As I worked the meat between my jaws I began to sense action and reaction below. I heard discarnate screams, the fury of the frustrated malignity of evil embodied, of the dashing of whatever hopes such monstrous skulkers could entertain, as their slow attempts to claw their way up and out of the pit towards the surface of the world were suddenly thwarted. Most of the meal would be used up pushing them back down to the level at which I had left them the day before, but with this new potency I believed there would be enough energy to force larger reversals on them. I chewed steadily, drawing every iota of flavour from the pellets, returning the beings whence they had come. Every time I swallowed I felt the peristaltic thrust of my oesophagus, forcing down the meat. My mind’s eye glimpsed in fitful bursts the outlines of their noisome forms as they surrendered to the release of the death-force I was sucking from the pellets.

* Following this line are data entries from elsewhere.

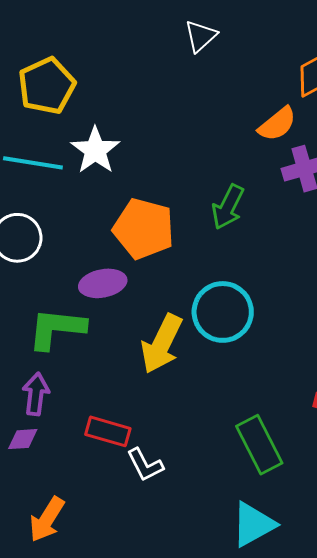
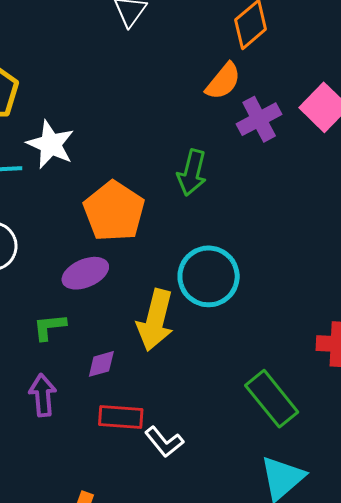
orange pentagon: (144, 229) -> (114, 211), turned 30
green L-shape: (57, 329) -> (49, 327), size x0.6
purple diamond: (23, 439) -> (101, 364), moved

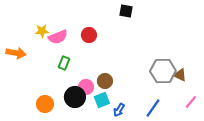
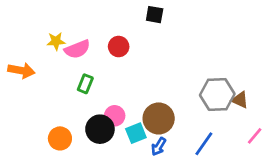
black square: (126, 11) -> (155, 15), moved
brown circle: (105, 81) -> (159, 118), moved, size x1.5

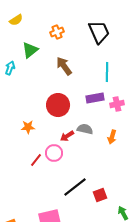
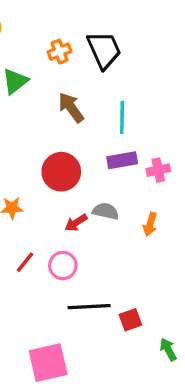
black trapezoid: (99, 32) -> (104, 50), moved
cyan line: (107, 72) -> (122, 117), moved
pink circle: (54, 153) -> (63, 265), moved
black line: (75, 187) -> (89, 307), turned 35

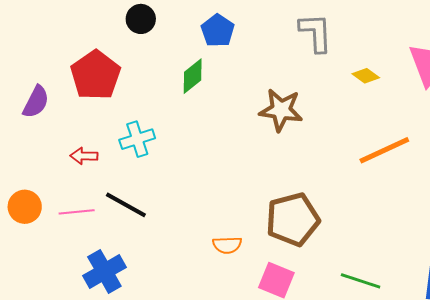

Their calling threats, echoing hoarsely around the slime-caked walls of the pit, gave aural shape to their forms!
They were low, flat, many-legged beings, each forelimb and hindlimb jointed at horrible double knees, like immense arthropods. Their limbs extruded to small claws, with which they flailed at the rubbery walls, trying to gain purchase. Each one of the beings was more than two yards in length, far too large for reason! I shuddered to perceive them! Their heads, sunk low towards the part that could only be the abdomen, were wreathed in cilia, flailing as the angry brows swung from side to side. They had deep mandibles, their maws perpetually slack-jawed and drooling, emitting their beastly howls of anger, vengeance and threat. And the rattling! How they clattered! Some large part of their arthropodic bodies was chitinous, perhaps a loosely connected cuticle or carapace, so that each thrusting step produced a loud, ghastly clicking as they moved their ill-formed frames. It was the cacophony of sticks, of staves flailed against each other, of bones breaking in a yard.